Why Optics Choice Matters

Click any heading below to learn more about what separates a good scope from a great one.

Every discipline has a sweet spot. Too much zoom causes field-of-view loss and image shake at the moment of use. Too little and details disappear at distance. Archery suits 15–30x, target shooting works best at 20–40x, and birding covers the widest range at 20–60x. Heat mirage at outdoor ranges also means that lower zoom often produces a more usable image than the maximum on the spec sheet.

ED (Extra-low Dispersion) glass reduces chromatic aberration — the colour fringing that blurs fine detail at high magnification. Fully Multi-Coated (FMC) lenses maximise light transmission across all glass surfaces.
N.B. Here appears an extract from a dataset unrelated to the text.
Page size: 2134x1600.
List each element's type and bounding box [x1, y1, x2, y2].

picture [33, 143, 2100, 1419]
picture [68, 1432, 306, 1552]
These two specs matter far more than the zoom range printed on the box. A 30x ED scope will outperform a 60x standard-glass scope in almost every real-world condition, whether you are reading arrow positions, spotting bullet holes, or identifying plumage detail on a distant bird.

For target shooting with rifle scopes, the reticle system and turret design are critical. First Focal Plane (FFP) reticles scale with magnification so subtension values remain accurate at any power level — essential for precision shooting. Second Focal Plane (SFP) reticles are only accurate at one power and suit simpler applications. MOA (Minute of Angle) clicks are standard in North America; MRAD (Milliradian) clicks are preferred in competition and metric environments. Exposed turrets with a zero-stop allow large elevation corrections and confident return-to-zero.
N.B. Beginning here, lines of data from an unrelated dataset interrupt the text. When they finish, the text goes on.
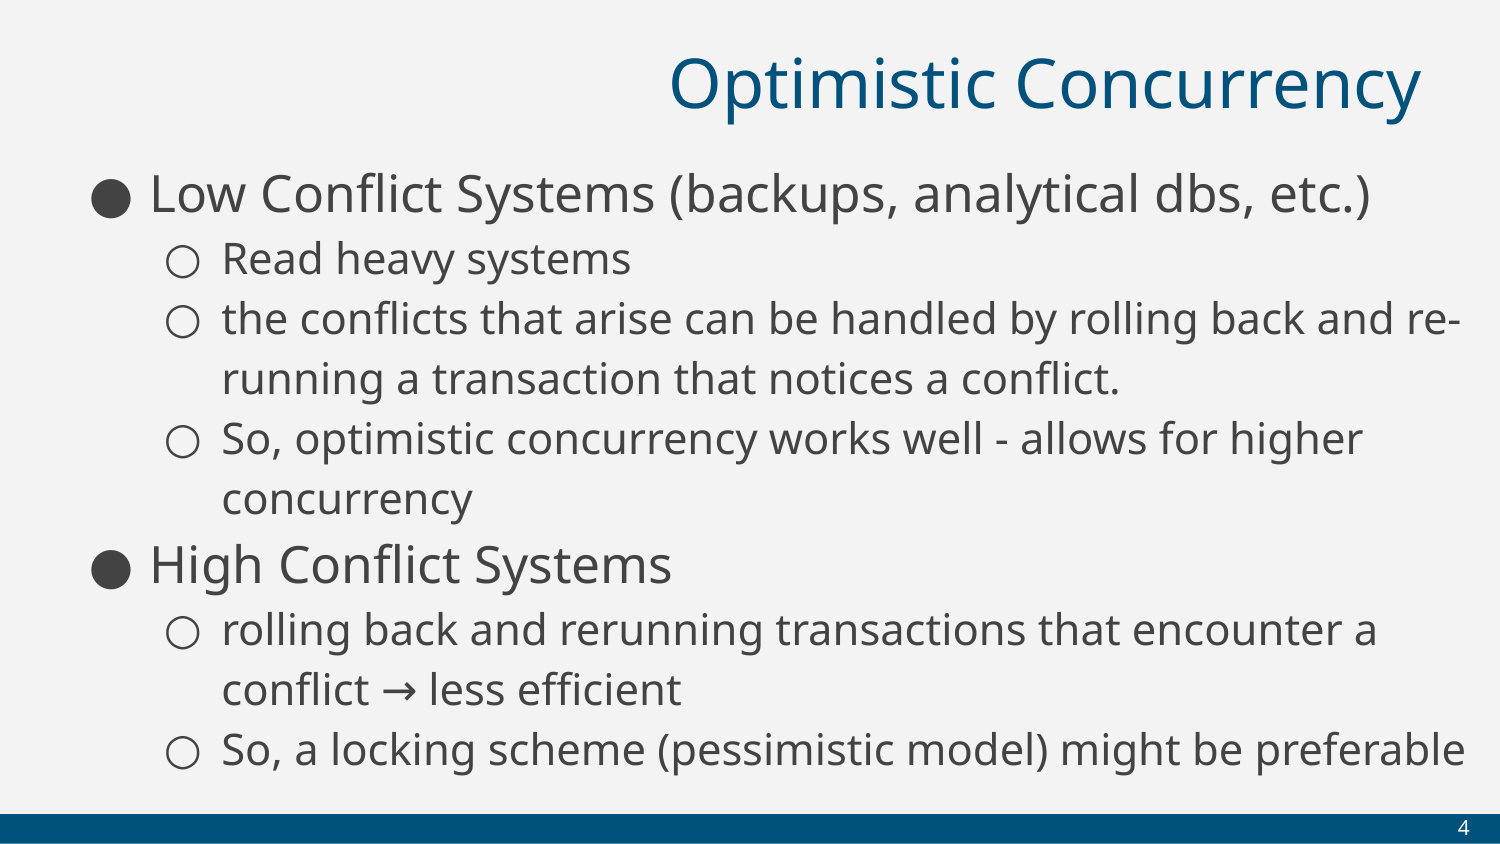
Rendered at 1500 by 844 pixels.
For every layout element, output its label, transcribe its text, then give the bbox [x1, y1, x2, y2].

slide_number ‹#› [1296, 810, 1485, 844]
list Low Conflict Systems (backups, analytical dbs, etc.) Read heavy systems the conflicts that arise can be handled by rolling back and re-running a transaction that notices a conflict. So, optimistic concurrency works well - allows for higher concurrency High Conflict Systems rolling back and rerunning transactions that encounter a conflict → less efficient So, a locking scheme (pessimistic model) might be preferable [63, 137, 1485, 807]
title Optimistic Concurrency [63, 24, 1437, 137]
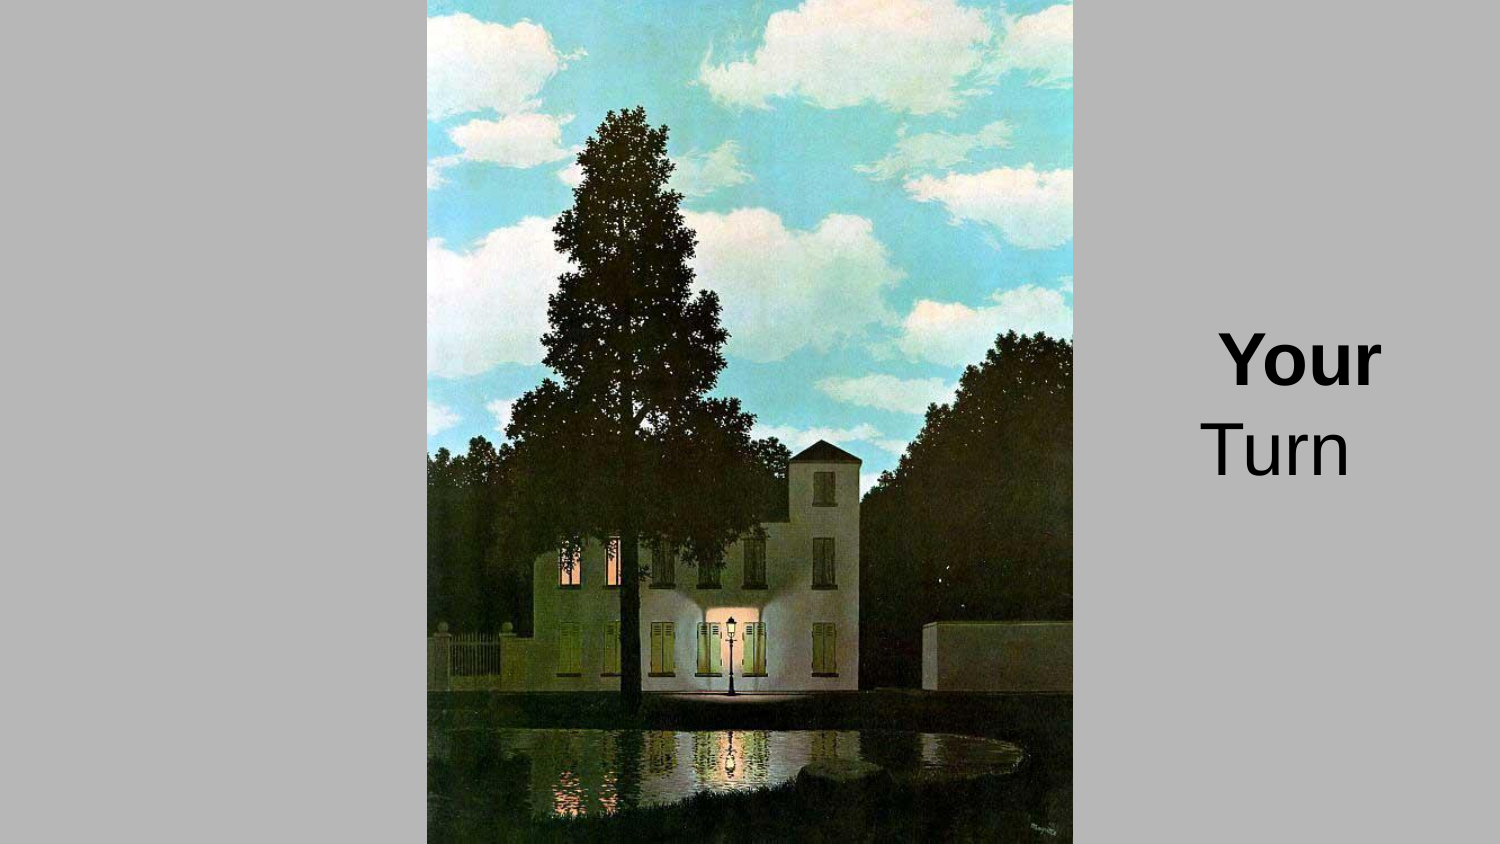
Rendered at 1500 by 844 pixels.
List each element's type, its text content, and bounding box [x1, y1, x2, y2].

title Your Turn [1092, 315, 1459, 506]
picture [426, 0, 1074, 844]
Even the finest spotting scope is unusable at 20x+ without a stable tripod. For archery and birding, a lightweight carbon-fibre tripod with a ball head provides the best balance of portability and rigidity. For target shooting at 300m+, a heavier fluid-head or pan-tilt tripod is preferable. The general rule: the scope should be as light as practical, and the tripod should be as heavy as you are willing to carry. A centre-column weight hook for adding ballast is a worthwhile feature for outdoor use in wind.